Живые и взрослые (сборник)
Шрифт:
Здесь ничего не меняется, Марина. Ничего, кроме песен по ящику, кроме рекламных роликов, кроме одежды на манекенах, – ничего, кроме моды. Мы гонимся за модой, мы словно пытаемся убедить себя, что время все-таки существует, что завтрашний день хотя бы чем-то отличается от сегодняшнего.
Если бы мы знали, что когда-нибудь вырастем, мы бы не тратили время на эту ерунду.
Но мы не вырастаем. Нам вечно будет пятнадцать лет.
На два года больше, чем было тебе, когда мы встретились.
Здесь нет времени – и
Я пишу тебе письмо, которое ты никогда не прочтешь, и представляю ту девочку, которую видел последний раз: каштановая прядка, голубые глаза. Никакой косметики, никаких украшений. Такой я представляю тебя – а ты, должно быть, давно уже выросла, закончила школу, вышла замуж, родила детей… мальчика и девочку… может, даже назвала мальчика в мою честь, Майком. То есть Мишей. У вас ведь нет имени Майк.
А у нас нет имени Марина.
Есть Марианна, Мэри-Энн, Мария, Мэри… много имен, но Марины нет.
Марины нет.
Здесь нет тебя, понимаешь? И это – самое страшное.
Я бы хотел забыть о тебе. Я бы хотел влюбиться в обычную мертвую девушку, в какую-нибудь Машу или Соню, раз уж мне так нравятся живые имена. Я бы обжимался с ней на переменах, целовался взасос, тискался на школьных дискотеках… был бы как все.
Но так получилось, что я влюбился в живую девочку на два года младше меня.
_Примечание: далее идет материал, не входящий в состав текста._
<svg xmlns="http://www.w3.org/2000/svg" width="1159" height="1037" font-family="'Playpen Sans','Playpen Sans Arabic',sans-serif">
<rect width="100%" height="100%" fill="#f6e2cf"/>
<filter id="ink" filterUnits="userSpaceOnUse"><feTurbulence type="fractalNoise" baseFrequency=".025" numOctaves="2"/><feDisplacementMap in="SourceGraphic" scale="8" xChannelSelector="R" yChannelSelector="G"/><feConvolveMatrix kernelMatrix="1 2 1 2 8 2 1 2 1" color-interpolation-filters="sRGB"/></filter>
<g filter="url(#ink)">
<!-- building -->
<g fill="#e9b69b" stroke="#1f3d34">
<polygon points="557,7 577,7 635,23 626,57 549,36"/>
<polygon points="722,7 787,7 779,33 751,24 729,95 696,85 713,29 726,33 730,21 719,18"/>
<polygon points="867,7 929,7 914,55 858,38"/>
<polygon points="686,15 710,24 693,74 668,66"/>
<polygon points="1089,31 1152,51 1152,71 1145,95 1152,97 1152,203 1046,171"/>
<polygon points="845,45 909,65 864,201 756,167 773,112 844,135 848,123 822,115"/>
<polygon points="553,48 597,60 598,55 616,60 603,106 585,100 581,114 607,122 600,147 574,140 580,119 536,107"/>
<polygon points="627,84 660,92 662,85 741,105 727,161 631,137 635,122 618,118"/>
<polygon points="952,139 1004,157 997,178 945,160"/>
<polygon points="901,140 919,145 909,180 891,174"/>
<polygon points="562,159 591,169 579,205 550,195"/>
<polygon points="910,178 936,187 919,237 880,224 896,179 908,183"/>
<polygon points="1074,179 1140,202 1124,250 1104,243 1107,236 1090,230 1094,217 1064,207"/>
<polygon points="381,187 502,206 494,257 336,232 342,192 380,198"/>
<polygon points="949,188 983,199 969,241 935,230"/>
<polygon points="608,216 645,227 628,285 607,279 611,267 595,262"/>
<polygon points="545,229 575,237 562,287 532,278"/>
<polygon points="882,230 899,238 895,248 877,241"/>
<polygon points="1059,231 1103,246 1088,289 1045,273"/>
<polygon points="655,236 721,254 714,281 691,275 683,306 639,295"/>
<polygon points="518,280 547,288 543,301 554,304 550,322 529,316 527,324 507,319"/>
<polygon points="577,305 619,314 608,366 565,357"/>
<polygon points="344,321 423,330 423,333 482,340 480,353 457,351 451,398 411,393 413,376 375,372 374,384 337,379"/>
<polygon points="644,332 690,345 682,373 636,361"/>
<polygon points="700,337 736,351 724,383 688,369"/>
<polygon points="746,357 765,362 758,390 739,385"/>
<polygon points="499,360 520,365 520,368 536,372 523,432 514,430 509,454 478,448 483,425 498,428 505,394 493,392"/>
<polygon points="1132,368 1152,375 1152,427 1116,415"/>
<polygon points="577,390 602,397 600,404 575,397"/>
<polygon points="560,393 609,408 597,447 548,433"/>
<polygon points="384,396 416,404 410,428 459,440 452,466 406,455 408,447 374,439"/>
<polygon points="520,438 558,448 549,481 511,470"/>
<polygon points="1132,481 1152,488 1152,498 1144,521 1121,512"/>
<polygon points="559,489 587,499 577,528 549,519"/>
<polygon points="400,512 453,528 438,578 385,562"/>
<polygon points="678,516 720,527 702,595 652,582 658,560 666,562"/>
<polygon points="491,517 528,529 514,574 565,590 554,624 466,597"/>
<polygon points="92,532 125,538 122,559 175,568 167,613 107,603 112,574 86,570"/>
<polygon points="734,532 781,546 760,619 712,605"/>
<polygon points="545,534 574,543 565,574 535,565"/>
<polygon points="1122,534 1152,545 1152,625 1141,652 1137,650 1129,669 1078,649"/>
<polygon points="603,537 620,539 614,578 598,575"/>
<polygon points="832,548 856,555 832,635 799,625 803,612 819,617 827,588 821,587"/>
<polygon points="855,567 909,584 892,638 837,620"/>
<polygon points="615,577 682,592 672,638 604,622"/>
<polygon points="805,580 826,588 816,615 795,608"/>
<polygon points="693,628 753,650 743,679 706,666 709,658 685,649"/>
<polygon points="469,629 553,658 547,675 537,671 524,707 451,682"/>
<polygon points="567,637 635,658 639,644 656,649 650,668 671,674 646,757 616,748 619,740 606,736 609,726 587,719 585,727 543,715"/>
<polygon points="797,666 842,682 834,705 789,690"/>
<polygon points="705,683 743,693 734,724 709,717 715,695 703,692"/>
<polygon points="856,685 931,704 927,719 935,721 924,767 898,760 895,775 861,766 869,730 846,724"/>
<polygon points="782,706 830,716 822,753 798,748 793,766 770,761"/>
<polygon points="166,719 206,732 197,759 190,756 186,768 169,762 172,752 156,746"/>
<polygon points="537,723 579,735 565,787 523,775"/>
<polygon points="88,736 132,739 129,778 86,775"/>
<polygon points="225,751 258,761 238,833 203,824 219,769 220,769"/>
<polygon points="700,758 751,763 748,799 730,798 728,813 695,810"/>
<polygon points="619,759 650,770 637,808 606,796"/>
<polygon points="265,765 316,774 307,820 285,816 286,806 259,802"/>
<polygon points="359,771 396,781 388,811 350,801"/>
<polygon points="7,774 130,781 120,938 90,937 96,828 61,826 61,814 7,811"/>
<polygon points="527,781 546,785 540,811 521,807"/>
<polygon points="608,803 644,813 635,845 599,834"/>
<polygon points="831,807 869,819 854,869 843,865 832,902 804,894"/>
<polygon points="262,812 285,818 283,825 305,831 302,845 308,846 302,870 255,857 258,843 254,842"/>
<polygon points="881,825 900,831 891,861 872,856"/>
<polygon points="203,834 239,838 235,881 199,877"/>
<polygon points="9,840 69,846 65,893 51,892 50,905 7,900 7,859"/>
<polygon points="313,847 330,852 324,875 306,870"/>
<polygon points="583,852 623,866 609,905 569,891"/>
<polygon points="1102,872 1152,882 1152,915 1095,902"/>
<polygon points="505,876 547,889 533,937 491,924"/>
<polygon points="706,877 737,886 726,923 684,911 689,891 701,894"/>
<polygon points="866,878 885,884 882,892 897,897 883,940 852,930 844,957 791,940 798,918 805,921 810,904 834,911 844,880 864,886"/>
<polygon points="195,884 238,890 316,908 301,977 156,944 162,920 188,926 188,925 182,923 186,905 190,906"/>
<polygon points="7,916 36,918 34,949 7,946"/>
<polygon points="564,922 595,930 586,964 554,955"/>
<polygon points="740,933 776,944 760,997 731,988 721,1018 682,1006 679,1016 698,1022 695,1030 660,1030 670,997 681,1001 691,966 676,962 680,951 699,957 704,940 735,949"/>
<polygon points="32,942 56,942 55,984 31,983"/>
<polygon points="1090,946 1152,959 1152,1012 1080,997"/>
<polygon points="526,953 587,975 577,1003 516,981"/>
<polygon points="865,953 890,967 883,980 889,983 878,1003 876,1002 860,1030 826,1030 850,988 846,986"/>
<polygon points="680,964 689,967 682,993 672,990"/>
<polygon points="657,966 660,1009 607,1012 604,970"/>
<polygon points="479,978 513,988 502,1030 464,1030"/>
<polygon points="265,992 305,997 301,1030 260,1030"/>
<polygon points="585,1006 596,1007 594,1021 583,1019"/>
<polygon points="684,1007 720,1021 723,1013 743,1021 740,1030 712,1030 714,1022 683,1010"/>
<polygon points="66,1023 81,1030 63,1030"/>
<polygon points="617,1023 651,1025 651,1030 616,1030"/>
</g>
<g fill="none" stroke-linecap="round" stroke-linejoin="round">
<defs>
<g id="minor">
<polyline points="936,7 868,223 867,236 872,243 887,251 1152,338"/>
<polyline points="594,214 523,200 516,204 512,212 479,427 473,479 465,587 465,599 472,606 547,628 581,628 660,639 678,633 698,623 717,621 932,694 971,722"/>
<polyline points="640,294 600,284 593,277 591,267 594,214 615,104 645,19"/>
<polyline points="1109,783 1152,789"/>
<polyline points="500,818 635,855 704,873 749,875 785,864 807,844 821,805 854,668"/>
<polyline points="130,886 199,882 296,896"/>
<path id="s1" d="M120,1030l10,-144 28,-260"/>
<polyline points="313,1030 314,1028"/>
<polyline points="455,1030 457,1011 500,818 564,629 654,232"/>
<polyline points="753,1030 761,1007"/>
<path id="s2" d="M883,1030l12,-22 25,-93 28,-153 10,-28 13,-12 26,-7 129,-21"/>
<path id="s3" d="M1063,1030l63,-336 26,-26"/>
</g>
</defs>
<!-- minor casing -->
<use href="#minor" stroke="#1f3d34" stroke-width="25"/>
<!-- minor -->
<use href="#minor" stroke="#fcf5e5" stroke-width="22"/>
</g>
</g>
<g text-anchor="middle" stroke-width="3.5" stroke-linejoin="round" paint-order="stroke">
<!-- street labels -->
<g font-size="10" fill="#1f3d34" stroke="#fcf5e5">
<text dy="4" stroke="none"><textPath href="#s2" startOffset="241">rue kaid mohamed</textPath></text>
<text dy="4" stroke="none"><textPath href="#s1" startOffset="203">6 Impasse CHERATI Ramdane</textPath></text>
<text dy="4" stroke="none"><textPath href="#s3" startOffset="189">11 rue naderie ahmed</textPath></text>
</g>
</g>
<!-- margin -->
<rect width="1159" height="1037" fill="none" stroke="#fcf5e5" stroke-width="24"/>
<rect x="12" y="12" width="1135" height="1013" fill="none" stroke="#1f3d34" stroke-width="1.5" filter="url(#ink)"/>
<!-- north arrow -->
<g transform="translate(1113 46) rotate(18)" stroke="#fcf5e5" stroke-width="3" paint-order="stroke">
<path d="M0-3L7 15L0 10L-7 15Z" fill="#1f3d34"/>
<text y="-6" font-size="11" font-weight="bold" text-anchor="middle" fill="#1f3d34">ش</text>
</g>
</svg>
В девочку, которая даже не умеет целоваться. Которая, наверное, даже не понимает, что это такое – влюбиться. Которой, может быть, сейчас уже больше лет, чем мне, больше лет, чем моему отцу.
Я пишу это письмо, а ты, быть может, сморщенной старушкой лежишь в кровати, не в силах подняться без посторонней помощи, – и во всем огромном мире живых нет ни одного человека, который помнил бы тебя такой, как помню я: маленькой девочкой, еще не сознающей своей красоты.
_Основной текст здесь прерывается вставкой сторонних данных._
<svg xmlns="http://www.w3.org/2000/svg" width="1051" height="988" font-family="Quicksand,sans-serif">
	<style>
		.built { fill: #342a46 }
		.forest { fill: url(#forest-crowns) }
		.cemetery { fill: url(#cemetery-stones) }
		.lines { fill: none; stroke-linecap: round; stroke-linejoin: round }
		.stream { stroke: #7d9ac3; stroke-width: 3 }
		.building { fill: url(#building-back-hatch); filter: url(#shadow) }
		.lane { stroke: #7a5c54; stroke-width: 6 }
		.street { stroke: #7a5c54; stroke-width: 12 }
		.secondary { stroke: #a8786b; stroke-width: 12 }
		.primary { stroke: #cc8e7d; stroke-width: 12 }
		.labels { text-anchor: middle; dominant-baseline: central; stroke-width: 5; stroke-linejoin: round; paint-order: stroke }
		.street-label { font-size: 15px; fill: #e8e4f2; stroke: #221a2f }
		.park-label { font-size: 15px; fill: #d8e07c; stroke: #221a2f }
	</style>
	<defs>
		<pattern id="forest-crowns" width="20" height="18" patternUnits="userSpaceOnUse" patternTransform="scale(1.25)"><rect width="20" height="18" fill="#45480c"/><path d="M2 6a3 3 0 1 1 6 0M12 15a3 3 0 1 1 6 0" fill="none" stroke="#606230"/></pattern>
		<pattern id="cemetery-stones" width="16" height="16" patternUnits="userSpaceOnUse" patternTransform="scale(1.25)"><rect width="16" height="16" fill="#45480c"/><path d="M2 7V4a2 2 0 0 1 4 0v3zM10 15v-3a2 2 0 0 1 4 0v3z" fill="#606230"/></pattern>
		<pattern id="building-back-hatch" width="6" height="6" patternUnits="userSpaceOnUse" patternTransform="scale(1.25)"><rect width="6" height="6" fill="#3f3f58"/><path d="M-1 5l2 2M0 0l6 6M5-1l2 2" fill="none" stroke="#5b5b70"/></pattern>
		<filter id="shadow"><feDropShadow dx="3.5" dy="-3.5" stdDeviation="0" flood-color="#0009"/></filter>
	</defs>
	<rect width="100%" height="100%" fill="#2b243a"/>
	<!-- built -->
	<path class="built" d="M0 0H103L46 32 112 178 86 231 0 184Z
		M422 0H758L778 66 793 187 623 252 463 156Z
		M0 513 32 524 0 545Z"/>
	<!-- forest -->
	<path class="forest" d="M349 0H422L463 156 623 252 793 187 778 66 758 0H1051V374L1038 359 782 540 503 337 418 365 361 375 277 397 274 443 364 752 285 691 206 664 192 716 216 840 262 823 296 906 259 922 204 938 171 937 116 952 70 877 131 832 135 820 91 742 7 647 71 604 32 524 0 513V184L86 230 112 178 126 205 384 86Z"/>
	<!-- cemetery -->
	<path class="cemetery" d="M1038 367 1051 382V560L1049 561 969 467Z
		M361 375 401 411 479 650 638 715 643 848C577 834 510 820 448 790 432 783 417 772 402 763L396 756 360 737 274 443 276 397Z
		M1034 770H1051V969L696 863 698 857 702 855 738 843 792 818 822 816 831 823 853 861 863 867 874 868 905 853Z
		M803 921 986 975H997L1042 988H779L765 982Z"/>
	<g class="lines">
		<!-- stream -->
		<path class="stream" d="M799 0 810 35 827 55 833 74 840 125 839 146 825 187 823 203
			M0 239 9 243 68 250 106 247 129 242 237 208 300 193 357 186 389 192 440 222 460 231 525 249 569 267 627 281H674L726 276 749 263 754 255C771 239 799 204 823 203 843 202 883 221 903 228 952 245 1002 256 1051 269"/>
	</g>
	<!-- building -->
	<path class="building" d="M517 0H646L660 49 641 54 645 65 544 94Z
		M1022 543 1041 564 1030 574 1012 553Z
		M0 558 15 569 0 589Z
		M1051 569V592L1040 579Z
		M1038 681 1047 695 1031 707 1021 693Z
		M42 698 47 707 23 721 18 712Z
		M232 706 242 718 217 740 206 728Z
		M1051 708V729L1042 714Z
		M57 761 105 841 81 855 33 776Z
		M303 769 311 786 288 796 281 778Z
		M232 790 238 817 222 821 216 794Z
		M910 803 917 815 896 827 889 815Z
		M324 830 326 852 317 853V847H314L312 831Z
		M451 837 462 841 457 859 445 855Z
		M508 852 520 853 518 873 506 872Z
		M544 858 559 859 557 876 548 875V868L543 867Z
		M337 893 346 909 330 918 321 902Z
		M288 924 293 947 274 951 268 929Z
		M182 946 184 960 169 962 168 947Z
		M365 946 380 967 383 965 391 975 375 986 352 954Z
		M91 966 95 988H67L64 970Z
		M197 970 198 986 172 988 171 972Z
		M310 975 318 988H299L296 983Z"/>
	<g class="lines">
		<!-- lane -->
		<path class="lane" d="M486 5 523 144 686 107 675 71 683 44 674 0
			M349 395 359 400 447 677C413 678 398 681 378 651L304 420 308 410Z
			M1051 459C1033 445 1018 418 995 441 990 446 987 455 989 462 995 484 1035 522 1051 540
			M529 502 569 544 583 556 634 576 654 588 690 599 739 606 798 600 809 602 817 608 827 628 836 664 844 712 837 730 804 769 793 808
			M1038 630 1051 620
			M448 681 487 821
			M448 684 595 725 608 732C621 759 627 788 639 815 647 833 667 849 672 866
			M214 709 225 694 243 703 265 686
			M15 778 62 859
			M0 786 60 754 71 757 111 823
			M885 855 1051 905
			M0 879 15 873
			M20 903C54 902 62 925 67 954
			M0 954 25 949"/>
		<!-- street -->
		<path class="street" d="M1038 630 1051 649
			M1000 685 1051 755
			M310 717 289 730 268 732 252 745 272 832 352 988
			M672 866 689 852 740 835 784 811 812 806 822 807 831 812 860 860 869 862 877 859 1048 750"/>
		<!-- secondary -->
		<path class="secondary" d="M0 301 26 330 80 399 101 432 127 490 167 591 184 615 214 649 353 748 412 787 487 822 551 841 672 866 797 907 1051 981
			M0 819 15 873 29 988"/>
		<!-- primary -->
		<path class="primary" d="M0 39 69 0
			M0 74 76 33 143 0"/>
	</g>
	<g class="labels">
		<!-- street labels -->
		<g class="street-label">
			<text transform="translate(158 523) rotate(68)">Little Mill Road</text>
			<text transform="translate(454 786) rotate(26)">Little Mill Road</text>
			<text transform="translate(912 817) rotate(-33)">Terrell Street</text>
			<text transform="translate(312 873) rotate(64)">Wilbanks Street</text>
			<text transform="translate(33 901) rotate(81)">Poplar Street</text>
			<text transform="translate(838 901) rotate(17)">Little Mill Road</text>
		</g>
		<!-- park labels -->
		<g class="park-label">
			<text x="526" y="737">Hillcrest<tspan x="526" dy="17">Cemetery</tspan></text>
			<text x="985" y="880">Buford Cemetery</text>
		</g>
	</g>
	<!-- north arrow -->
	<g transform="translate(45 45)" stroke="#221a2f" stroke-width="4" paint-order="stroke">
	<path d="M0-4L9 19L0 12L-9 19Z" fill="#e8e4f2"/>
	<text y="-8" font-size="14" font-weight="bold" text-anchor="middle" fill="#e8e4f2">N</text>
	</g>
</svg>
Когда мы прощались, я сказал, что мертвым нельзя любить живых – потому что у мертвых нет времени. Ты вырастешь, сказал я, а вот я навсегда останусь пятнадцатилетним.
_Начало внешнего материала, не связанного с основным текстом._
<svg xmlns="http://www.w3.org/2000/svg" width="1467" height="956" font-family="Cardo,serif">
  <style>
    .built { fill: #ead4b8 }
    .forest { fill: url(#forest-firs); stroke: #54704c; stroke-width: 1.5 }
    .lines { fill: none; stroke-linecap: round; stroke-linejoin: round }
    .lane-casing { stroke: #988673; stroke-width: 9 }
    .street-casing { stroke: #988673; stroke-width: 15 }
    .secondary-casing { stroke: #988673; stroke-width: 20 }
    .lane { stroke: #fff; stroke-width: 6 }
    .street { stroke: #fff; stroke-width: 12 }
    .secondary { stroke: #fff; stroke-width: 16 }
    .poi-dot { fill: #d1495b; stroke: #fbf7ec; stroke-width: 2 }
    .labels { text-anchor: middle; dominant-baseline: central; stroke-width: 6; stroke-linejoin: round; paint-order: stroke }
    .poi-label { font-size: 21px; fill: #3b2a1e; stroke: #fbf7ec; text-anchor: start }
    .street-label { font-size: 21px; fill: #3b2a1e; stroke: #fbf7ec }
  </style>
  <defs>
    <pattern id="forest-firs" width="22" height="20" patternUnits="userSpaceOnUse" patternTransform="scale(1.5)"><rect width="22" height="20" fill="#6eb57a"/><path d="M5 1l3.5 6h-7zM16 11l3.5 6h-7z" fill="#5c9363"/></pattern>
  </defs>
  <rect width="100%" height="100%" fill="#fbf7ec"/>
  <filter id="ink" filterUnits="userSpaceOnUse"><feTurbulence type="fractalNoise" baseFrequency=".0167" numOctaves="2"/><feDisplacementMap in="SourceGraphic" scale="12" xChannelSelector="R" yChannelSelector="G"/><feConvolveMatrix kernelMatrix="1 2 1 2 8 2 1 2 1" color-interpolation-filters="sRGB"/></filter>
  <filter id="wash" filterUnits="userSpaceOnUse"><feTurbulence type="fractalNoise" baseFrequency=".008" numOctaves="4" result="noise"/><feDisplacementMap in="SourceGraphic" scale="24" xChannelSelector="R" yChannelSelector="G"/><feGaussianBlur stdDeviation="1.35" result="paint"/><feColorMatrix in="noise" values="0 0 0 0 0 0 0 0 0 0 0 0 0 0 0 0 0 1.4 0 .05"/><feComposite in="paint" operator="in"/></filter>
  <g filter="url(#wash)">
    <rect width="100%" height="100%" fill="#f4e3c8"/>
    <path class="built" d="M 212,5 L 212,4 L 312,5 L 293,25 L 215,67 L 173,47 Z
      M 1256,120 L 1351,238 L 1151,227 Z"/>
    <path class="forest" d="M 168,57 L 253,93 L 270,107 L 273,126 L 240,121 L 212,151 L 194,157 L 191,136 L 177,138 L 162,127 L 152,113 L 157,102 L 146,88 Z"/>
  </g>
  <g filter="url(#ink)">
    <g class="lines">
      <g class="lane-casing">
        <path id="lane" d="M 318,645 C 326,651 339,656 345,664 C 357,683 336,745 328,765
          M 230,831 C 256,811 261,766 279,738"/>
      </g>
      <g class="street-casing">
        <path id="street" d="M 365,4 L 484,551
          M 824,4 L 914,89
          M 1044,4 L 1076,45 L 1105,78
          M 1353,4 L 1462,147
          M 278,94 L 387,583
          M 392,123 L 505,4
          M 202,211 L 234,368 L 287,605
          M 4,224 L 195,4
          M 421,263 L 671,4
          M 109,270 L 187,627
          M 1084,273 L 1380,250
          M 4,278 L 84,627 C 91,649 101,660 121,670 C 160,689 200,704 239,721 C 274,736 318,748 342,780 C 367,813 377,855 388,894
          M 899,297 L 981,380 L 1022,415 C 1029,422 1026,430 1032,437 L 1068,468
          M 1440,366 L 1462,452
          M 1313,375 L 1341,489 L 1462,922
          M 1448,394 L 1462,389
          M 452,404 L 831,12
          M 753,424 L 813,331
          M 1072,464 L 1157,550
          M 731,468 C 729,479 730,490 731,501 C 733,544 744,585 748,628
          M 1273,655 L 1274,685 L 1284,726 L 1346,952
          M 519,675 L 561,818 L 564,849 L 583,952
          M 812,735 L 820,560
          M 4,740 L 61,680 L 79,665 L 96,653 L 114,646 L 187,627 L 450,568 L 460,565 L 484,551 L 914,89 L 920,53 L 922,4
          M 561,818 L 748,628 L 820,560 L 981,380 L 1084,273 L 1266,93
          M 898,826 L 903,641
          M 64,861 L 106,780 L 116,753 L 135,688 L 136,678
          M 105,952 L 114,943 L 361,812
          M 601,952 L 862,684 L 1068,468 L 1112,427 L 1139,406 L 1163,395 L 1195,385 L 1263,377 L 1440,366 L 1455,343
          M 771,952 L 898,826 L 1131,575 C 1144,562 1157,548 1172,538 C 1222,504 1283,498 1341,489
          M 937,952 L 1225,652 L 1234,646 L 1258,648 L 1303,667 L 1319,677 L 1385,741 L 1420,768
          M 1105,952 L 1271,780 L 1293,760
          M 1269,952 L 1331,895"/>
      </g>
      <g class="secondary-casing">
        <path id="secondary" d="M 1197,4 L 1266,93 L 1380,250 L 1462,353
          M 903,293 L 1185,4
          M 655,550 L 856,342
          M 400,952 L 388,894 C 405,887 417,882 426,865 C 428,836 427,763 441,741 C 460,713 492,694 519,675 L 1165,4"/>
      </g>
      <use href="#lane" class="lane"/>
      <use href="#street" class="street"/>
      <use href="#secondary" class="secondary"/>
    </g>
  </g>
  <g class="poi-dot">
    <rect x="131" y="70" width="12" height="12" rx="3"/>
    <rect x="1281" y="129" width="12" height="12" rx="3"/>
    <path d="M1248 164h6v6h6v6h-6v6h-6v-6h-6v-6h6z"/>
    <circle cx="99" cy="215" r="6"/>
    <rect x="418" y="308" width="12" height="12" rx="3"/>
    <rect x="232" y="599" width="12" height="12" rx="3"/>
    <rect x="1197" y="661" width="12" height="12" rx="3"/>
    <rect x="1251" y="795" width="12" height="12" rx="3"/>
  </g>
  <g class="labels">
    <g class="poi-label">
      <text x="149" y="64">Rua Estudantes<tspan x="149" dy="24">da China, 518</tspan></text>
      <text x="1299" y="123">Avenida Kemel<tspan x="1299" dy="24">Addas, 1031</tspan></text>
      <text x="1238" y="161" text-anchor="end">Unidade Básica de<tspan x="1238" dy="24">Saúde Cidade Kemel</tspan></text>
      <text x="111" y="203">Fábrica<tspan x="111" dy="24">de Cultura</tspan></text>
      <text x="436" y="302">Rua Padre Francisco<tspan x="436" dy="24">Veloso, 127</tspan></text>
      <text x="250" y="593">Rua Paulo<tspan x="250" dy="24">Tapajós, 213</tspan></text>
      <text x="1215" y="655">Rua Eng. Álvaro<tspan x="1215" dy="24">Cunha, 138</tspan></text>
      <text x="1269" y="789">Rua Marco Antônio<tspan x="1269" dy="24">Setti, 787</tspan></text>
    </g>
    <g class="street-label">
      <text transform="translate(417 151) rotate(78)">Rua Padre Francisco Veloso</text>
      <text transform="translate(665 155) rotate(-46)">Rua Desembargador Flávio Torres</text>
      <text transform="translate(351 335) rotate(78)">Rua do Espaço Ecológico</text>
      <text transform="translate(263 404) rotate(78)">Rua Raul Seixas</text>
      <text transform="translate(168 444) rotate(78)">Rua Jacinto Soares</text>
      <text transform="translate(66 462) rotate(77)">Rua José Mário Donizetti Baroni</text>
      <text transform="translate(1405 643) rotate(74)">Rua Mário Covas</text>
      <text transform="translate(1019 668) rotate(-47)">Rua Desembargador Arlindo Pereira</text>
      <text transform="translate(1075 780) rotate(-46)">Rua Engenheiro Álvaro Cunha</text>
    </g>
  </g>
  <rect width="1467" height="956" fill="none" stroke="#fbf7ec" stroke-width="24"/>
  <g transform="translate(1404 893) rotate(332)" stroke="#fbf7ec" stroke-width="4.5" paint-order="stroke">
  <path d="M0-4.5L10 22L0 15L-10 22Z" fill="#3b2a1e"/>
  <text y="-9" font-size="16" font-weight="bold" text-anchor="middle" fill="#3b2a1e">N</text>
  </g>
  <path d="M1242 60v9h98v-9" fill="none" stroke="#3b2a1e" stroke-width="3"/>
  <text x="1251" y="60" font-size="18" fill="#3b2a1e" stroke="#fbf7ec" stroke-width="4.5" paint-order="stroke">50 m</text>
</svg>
И это значит – мы никогда больше не увидимся. Даже когда ты уйдешь, когда пересечешь Границу – ты будешь совсем другой, ты все забудешь, не узнаешь меня, и, наверно, я не узнаю тебя.
Здесь нет времени, я не могу представить, как время делает из девочки – девушку, потом – женщину, а потом – старуху.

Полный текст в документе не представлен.